県内最高路線価となった宇都宮駅東口駅前ロータリー=宇都宮市で

 関東信越国税局が一日に発表した今年一月一日現在の路線価で、宇都宮市宮みらいの宇都宮駅東口駅前ロータリーが一平方メートル当たり二十九万円で、記録が残る一九八九年以来、初めて県内最高になった。変動率は13・7%増だった。 (小川直人)
 最高地点は宇都宮市の中心市街地に当たる馬場通り2の大通りが続いていた。県不動産鑑定士協会の鈴木健司会長は「宇都宮駅や、整備が進む次世代型路面電車(LRT)の沿線周辺は不動産取引が活発化している」と分析している。
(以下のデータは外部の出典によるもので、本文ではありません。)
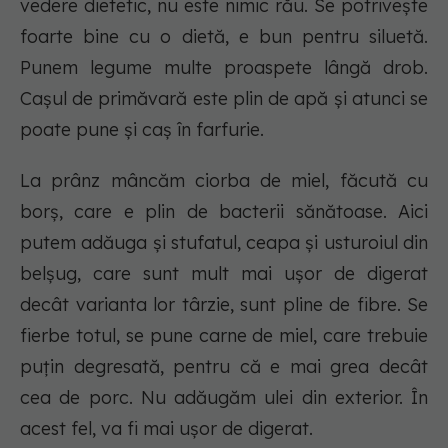
vedere dietetic, nu este nimic rău. Se potrivește
foarte bine cu o dietă, e bun pentru siluetă.
Punem legume multe proaspete lângă drob.
Cașul de primăvară este plin de apă și atunci se
poate pune și caș în farfurie.
La prânz mâncăm ciorba de miel, făcută cu
borș, care e plin de bacterii sănătoase. Aici
putem adăuga și stufatul, ceapa și usturoiul din
belșug, care sunt mult mai ușor de digerat
decât varianta lor târzie, sunt pline de fibre. Se
fierbe totul, se pune carne de miel, care trebuie
puțin degresată, pentru că e mai grea decât
cea de porc. Nu adăugăm ulei din exterior. În
acest fel, va fi mai ușor de digerat.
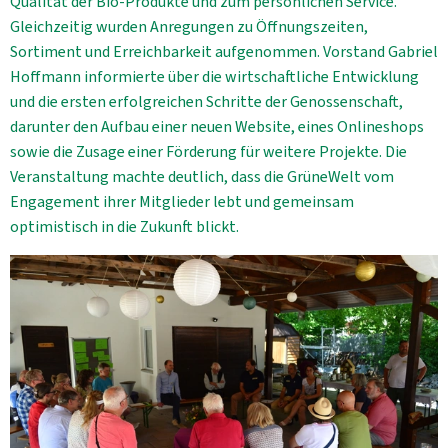
Qualität der Bio-Produkte und zum persönlichen Service.
Gleichzeitig wurden Anregungen zu Öffnungszeiten,
Sortiment und Erreichbarkeit aufgenommen. Vorstand Gabriel
Hoffmann informierte über die wirtschaftliche Entwicklung
und die ersten erfolgreichen Schritte der Genossenschaft,
darunter den Aufbau einer neuen Website, eines Onlineshops
sowie die Zusage einer Förderung für weitere Projekte. Die
Veranstaltung machte deutlich, dass die GrüneWelt vom
Engagement ihrer Mitglieder lebt und gemeinsam
optimistisch in die Zukunft blickt.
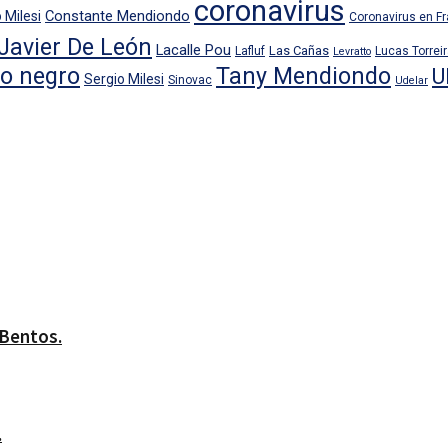
coronavirus
Constante Mendiondo
 Milesi
Coronavirus en F
Javier De León
Lacalle Pou
Las Cañas
Lafluf
Lucas Torrei
Levratto
io negro
Tany Mendiondo
U
Sergio Milesi
Sinovac
Udelar
 Bentos.
.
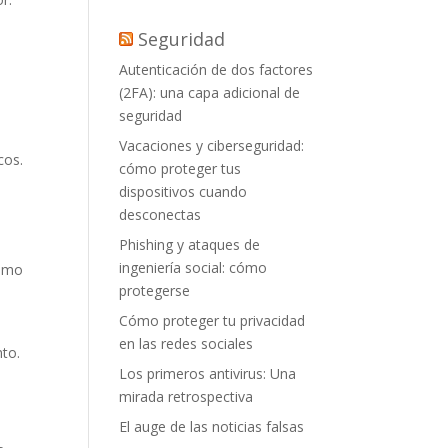
Seguridad
Autenticación de dos factores
(2FA): una capa adicional de
seguridad
Vacaciones y ciberseguridad:
cos.
cómo proteger tus
dispositivos cuando
desconectas
Phishing y ataques de
ingeniería social: cómo
como
protegerse
Cómo proteger tu privacidad
en las redes sociales
to.
Los primeros antivirus: Una
mirada retrospectiva
El auge de las noticias falsas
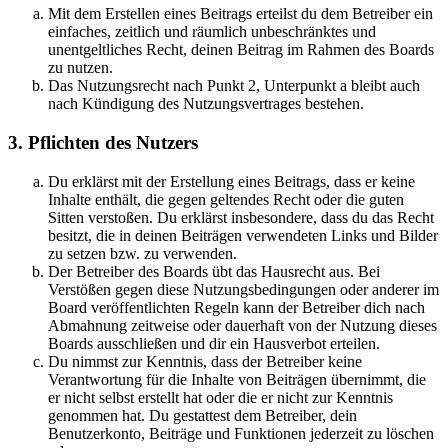
Mit dem Erstellen eines Beitrags erteilst du dem Betreiber ein
einfaches, zeitlich und räumlich unbeschränktes und
unentgeltliches Recht, deinen Beitrag im Rahmen des Boards
zu nutzen.
Das Nutzungsrecht nach Punkt 2, Unterpunkt a bleibt auch
nach Kündigung des Nutzungsvertrages bestehen.
3. Pflichten des Nutzers
Du erklärst mit der Erstellung eines Beitrags, dass er keine
Inhalte enthält, die gegen geltendes Recht oder die guten
Sitten verstoßen. Du erklärst insbesondere, dass du das Recht
besitzt, die in deinen Beiträgen verwendeten Links und Bilder
zu setzen bzw. zu verwenden.
Der Betreiber des Boards übt das Hausrecht aus. Bei
Verstößen gegen diese Nutzungsbedingungen oder anderer im
Board veröffentlichten Regeln kann der Betreiber dich nach
Abmahnung zeitweise oder dauerhaft von der Nutzung dieses
Boards ausschließen und dir ein Hausverbot erteilen.
Du nimmst zur Kenntnis, dass der Betreiber keine
Verantwortung für die Inhalte von Beiträgen übernimmt, die
er nicht selbst erstellt hat oder die er nicht zur Kenntnis
genommen hat. Du gestattest dem Betreiber, dein
Benutzerkonto, Beiträge und Funktionen jederzeit zu löschen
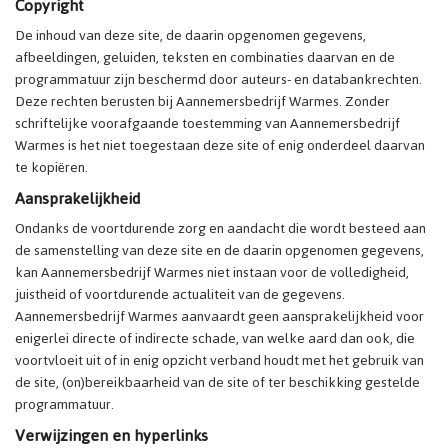
Copyright
De inhoud van deze site, de daarin opgenomen gegevens,
afbeeldingen, geluiden, teksten en combinaties daarvan en de
programmatuur zijn beschermd door auteurs- en databankrechten.
Deze rechten berusten bij Aannemersbedrijf Warmes. Zonder
schriftelijke voorafgaande toestemming van Aannemersbedrijf
Warmes is het niet toegestaan deze site of enig onderdeel daarvan
te kopiëren.
Aansprakelijkheid
Ondanks de voortdurende zorg en aandacht die wordt besteed aan
de samenstelling van deze site en de daarin opgenomen gegevens,
kan Aannemersbedrijf Warmes niet instaan voor de volledigheid,
juistheid of voortdurende actualiteit van de gegevens.
Aannemersbedrijf Warmes aanvaardt geen aansprakelijkheid voor
enigerlei directe of indirecte schade, van welke aard dan ook, die
voortvloeit uit of in enig opzicht verband houdt met het gebruik van
de site, (on)bereikbaarheid van de site of ter beschikking gestelde
programmatuur.
Verwijzingen en hyperlinks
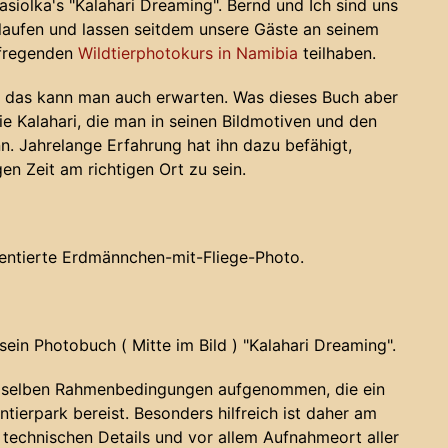
siolka's "Kalahari Dreaming". Bernd und Ich sind uns
elaufen und lassen seitdem unsere Gäste an seinem
ufregenden
Wildtierphotokurs in Namibia
teilhaben.
r das kann man auch erwarten. Was dieses Buch aber
ie Kalahari, die man in seinen Bildmotiven und den
. Jahrelange Erfahrung hat ihn dazu befähigt,
en Zeit am richtigen Ort zu sein.
umentierte Erdmännchen-mit-Fliege-Photo.
sein Photobuch ( Mitte im Bild ) "Kalahari Dreaming".
n selben Rahmenbedingungen aufgenommen, die ein
ntierpark bereist. Besonders hilfreich ist daher am
technischen Details und vor allem Aufnahmeort aller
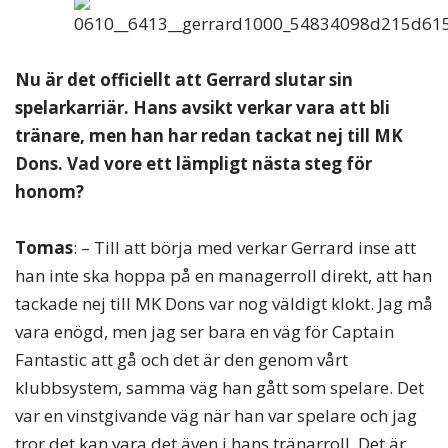
Nu är det officiellt att Gerrard slutar sin
spelarkarriär. Hans avsikt verkar vara att bli
tränare, men han har redan tackat nej till MK
Dons. Vad vore ett lämpligt nästa steg för
honom?
Tomas
: – Till att börja med verkar Gerrard inse att
han inte ska hoppa på en managerroll direkt, att han
tackade nej till MK Dons var nog väldigt klokt. Jag må
vara enögd, men jag ser bara en väg för Captain
Fantastic att gå och det är den genom vårt
klubbsystem, samma väg han gått som spelare. Det
var en vinstgivande väg när han var spelare och jag
tror det kan vara det även i hans tränarroll. Det är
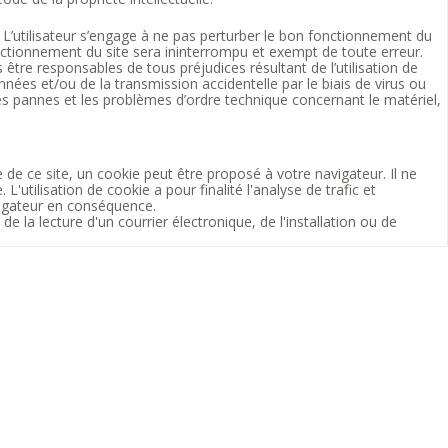
L’utilisateur s’engage à ne pas perturber le bon fonctionnement du
fonctionnement du site sera ininterrompu et exempt de toute erreur.
re responsables de tous préjudices résultant de l’utilisation de
nnées et/ou de la transmission accidentelle par le biais de virus ou
es pannes et les problèmes d’ordre technique concernant le matériel,
 de ce site, un cookie peut être proposé à votre navigateur. Il ne
'utilisation de cookie a pour finalité l'analyse de trafic et
vigateur en conséquence.
de la lecture d'un courrier électronique, de l'installation ou de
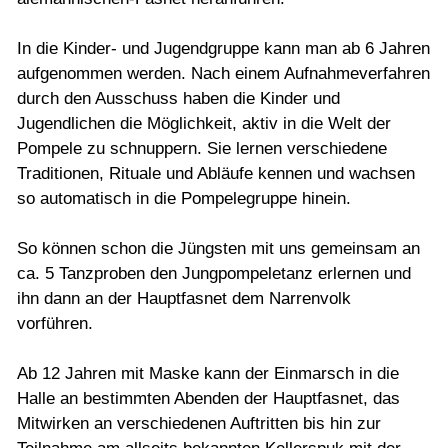
In die Kinder- und Jugendgruppe kann man ab 6 Jahren
aufgenommen werden. Nach einem Aufnahmeverfahren
durch den Ausschuss haben die Kinder und
Jugendlichen die Möglichkeit, aktiv in die Welt der
Pompele zu schnuppern. Sie lernen verschiedene
Traditionen, Rituale und Abläufe kennen und wachsen
so automatisch in die Pompelegruppe hinein.
So können schon die Jüngsten mit uns gemeinsam an
ca. 5 Tanzproben den Jungpompeletanz erlernen und
ihn dann an der Hauptfasnet dem Narrenvolk
vorführen.
Ab 12 Jahren mit Maske kann der Einmarsch in die
Halle an bestimmten Abenden der Hauptfasnet, das
Mitwirken an verschiedenen Auftritten bis hin zur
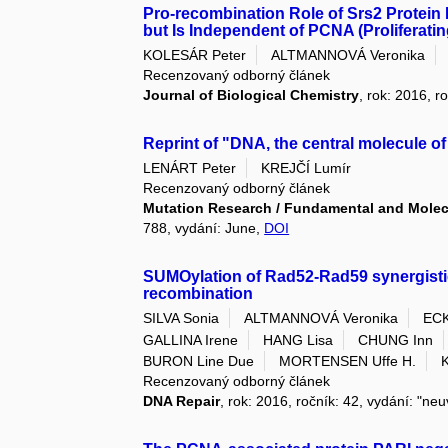
Pro-recombination Role of Srs2 Protein 
but Is Independent of PCNA (Proliferatin
KOLESÁR Peter
ALTMANNOVÁ Veronika
Recenzovaný odborný článek
Journal of Biological Chemistry
, rok: 2016, r
Reprint of "DNA, the central molecule of
LENÁRT Peter
KREJČÍ Lumír
Recenzovaný odborný článek
Mutation Research / Fundamental and Mole
788, vydání: June,
DOI
SUMOylation of Rad52-Rad59 synergistic
recombination
SILVA Sonia
ALTMANNOVÁ Veronika
ECK
GALLINA Irene
HANG Lisa
CHUNG Inn
BURON Line Due
MORTENSEN Uffe H.
Recenzovaný odborný článek
DNA Repair
, rok: 2016, ročník: 42, vydání: "n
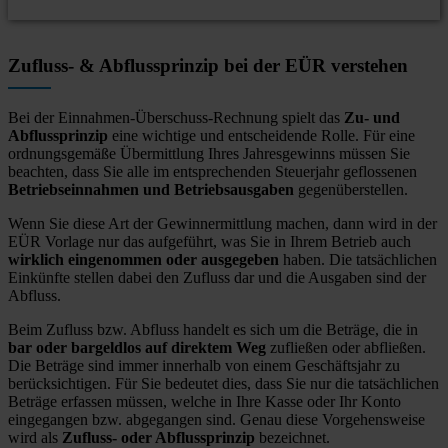
Zufluss- & Abflussprinzip bei der EÜR verstehen
Bei der Einnahmen-Überschuss-Rechnung spielt das
Zu- und
Abflussprinzip
eine wichtige und entscheidende Rolle. Für eine
ordnungsgemäße Übermittlung Ihres Jahresgewinns müssen Sie
beachten, dass Sie alle im entsprechenden Steuerjahr geflossenen
Betriebseinnahmen und Betriebsausgaben
gegenüberstellen.
Wenn Sie diese Art der Gewinnermittlung machen, dann wird in der
EÜR Vorlage nur das aufgeführt, was Sie in Ihrem Betrieb auch
wirklich eingenommen oder ausgegeben
haben. Die tatsächlichen
Einkünfte stellen dabei den Zufluss dar und die Ausgaben sind der
Abfluss.
Beim Zufluss bzw. Abfluss handelt es sich um die Beträge, die in
bar oder bargeldlos auf direktem Weg
zufließen oder abfließen.
Die Beträge sind immer innerhalb von einem Geschäftsjahr zu
berücksichtigen. Für Sie bedeutet dies, dass Sie nur die tatsächlichen
Beträge erfassen müssen, welche in Ihre Kasse oder Ihr Konto
eingegangen bzw. abgegangen sind. Genau diese Vorgehensweise
wird als
Zufluss- oder Abflussprinzip
bezeichnet.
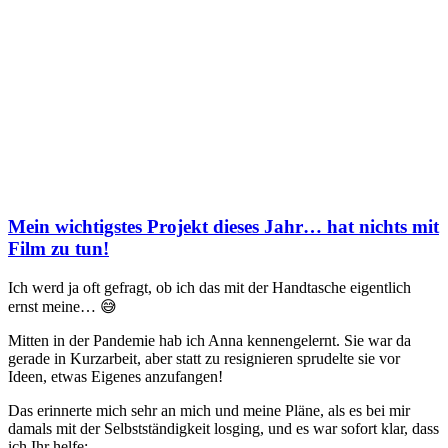
Mein wichtigstes Projekt dieses Jahr… hat nichts mit
Film zu tun!
Ich werd ja oft gefragt, ob ich das mit der Handtasche eigentlich
ernst meine… 😅
Mitten in der Pandemie hab ich Anna kennengelernt. Sie war da
gerade in Kurzarbeit, aber statt zu resignieren sprudelte sie vor
Ideen, etwas Eigenes anzufangen!
Das erinnerte mich sehr an mich und meine Pläne, als es bei mir
damals mit der Selbstständigkeit losging, und es war sofort klar, dass
ich Ihr helfe:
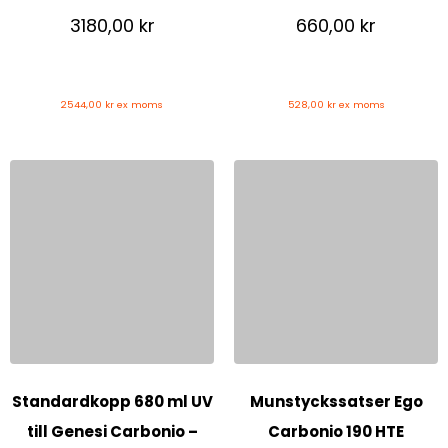
3180,00
kr
660,00
kr
2544,00
kr
ex moms
528,00
kr
ex moms
Standardkopp 680 ml UV
Munstyckssatser Ego
till Genesi Carbonio –
Carbonio 190 HTE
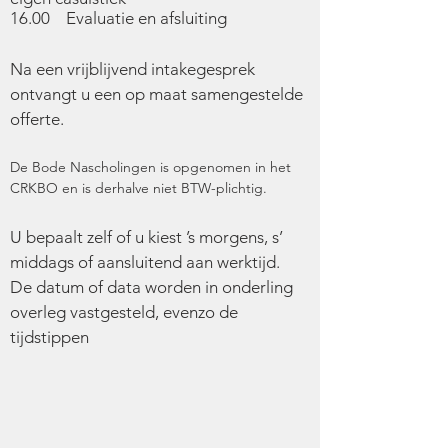
16.00 Evaluatie en afsluiting
Na een vrijblijvend intakegesprek
ontvangt u een op maat samengestelde
offerte.
De Bode Nascholingen is opgenomen in het
CRKBO en is derhalve niet BTW-plichtig.
U bepaalt zelf of u kiest ’s morgens, s’
middags of aansluitend aan werktijd.
De datum of data worden in onderling
overleg vastgesteld, evenzo de
tijdstippen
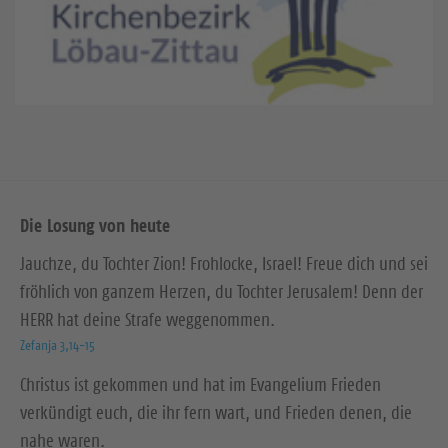
Die Losung von heute
Jauchze, du Tochter Zion! Frohlocke, Israel! Freue dich und sei
fröhlich von ganzem Herzen, du Tochter Jerusalem! Denn der
HERR hat deine Strafe weggenommen.
Zefanja 3,14-15
Christus ist gekommen und hat im Evangelium Frieden
verkündigt euch, die ihr fern wart, und Frieden denen, die
nahe waren.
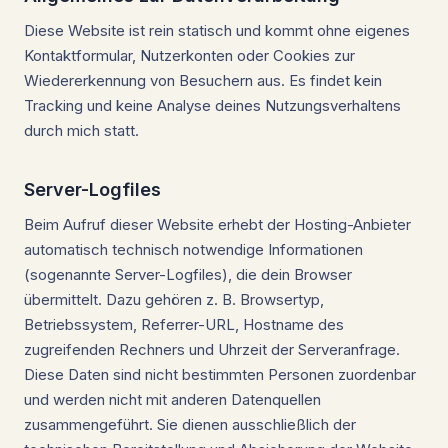
Diese Website ist rein statisch und kommt ohne eigenes
Kontaktformular, Nutzerkonten oder Cookies zur
Wiedererkennung von Besuchern aus. Es findet kein
Tracking und keine Analyse deines Nutzungsverhaltens
durch mich statt.
Server-Logfiles
Beim Aufruf dieser Website erhebt der Hosting-Anbieter
automatisch technisch notwendige Informationen
(sogenannte Server-Logfiles), die dein Browser
übermittelt. Dazu gehören z. B. Browsertyp,
Betriebssystem, Referrer-URL, Hostname des
zugreifenden Rechners und Uhrzeit der Serveranfrage.
Diese Daten sind nicht bestimmten Personen zuordenbar
und werden nicht mit anderen Datenquellen
zusammengeführt. Sie dienen ausschließlich der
 県内の調査対象は約四千九百地点。県全体の平均変動率は前年比0・3%減で、調査方法が変わった二〇一〇年以来十一年連続の下落となった。
 県内八つの税務署管内の最高路線価で上昇したのは宇都宮のみで、栃木など三署が横ばい、足利など四署が下落。昨年は横ばいだった足利と鹿沼が下落に転じたことなどが、平均にも影響したとみられる。
 税務署別最高路線価で下落幅が最も大きかったのは、真岡税務署管内で真岡市大谷本町の市道238号線となり、2・7%減、同三万六千円だった。
 鈴木会長は「県内地価は回復傾向にあったが、新型コロナウイルスの影響を注視する必要がある」と話している。